I think that you might have a hard time finding anyone to disagree with this statement. When the examiner finds good art, the rest of the examination could almost take care of itself. (Not quite, but almost.) Good art is certainly a prerequisite to an efficient examination.
"...but the powers-that-be would rather offload that to the applicant."
I've seen the ESDs that are submitted with some of the Accelerated Examination cases, and I've spoken with examiners who have examined them. I personally wouldn't accept the art submitted as the best art; I'd still perform my own search. Hopefully the ESD would give me some clues as to the best places to direct my search, so at least it would still hopefully save me some time, though.
"...either Examiners work to become true experts in the art, or we're better off with a registration system..."
This is a good plan. But there are problems that stand in the way of making it happen.
First, after an examiner has built up a substantial docket, the constant flow of RCEs will make it possible (or more accurately, necessary) for the examiner to pick up fewer new cases to examine, because they need to spend most of their time working on amendments. The fewer new applications taken up for examination, the less opportunity to study an area of the art with which they are not familiar.

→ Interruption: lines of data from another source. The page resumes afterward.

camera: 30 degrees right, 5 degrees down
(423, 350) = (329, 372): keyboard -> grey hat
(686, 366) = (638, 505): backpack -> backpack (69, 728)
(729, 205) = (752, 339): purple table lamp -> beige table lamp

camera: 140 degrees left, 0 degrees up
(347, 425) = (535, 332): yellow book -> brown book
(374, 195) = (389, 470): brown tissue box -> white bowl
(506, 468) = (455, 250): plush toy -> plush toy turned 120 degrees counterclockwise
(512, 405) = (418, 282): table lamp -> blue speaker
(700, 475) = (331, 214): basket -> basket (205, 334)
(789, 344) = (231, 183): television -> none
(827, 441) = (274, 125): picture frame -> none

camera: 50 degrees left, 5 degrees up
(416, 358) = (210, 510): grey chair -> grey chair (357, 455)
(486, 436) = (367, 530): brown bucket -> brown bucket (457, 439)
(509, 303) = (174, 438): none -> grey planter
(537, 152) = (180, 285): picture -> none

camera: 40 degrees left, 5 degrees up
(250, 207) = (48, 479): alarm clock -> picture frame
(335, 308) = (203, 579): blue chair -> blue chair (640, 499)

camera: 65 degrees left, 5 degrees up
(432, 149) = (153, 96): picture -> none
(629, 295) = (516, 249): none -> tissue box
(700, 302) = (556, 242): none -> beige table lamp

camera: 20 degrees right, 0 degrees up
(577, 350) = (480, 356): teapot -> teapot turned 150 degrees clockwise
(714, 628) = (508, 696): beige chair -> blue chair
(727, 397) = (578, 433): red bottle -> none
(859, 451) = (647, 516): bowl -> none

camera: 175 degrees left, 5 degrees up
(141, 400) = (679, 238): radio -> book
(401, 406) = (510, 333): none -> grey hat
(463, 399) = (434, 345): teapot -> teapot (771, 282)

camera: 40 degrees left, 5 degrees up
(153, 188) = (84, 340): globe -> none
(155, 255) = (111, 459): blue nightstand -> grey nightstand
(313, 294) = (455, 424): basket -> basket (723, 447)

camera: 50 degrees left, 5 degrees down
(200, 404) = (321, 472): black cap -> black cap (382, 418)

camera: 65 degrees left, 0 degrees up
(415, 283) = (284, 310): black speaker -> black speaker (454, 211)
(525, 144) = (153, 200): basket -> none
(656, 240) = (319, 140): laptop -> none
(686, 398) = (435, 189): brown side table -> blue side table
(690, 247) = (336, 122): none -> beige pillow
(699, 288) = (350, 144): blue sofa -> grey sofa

Second, there are many art areas that are broad enough that it is virtually impossible for examiners to gain expertise in all of the art that they might potentially examine (because they just don't see applications from all areas of their art). I often find myself spending a substantial part of my initial search finding and reading background information so I can get a good understanding of the invention and the related art. I honestly don't know how the examiners in the Business Methods arts do it. That area is seemingly so wide ranging that I imagine they need to do that almost every time they pick up a new application.
I completely agree that a good initial search is central to good examination, but it's tough to do when you've got only a very few hours in which to do it. For me, it's worth spending the extra time on the first action because of the time it saves me in answering the amendments. It saves me from writing many second non-final actions (which is definitely a contrast with my first few years examining).
The thing is, it invariably (from what I've seen) takes some hard experience and some time invested writing second and third non-finals and withdrawing finality for an examiner to figure this out. This will only happen if attorneys at least occasionally force examiners to do it, instead of filing an automatic RCE even when the art is not as good as it should be.
(And this is not a criticism of the way attorneys prosecute their clients' applications, really. It's simply one of the reasons why things are the way they are.)
So what is one to do? One solution would be to give examiners more time for their first actions.
Another possible solution? How about further subdividing the art that examiners handle? In order to make them true experts, it might be helpful to allow examiners to examine a much more narrow area of art than they do today (in some areas of art, anyway).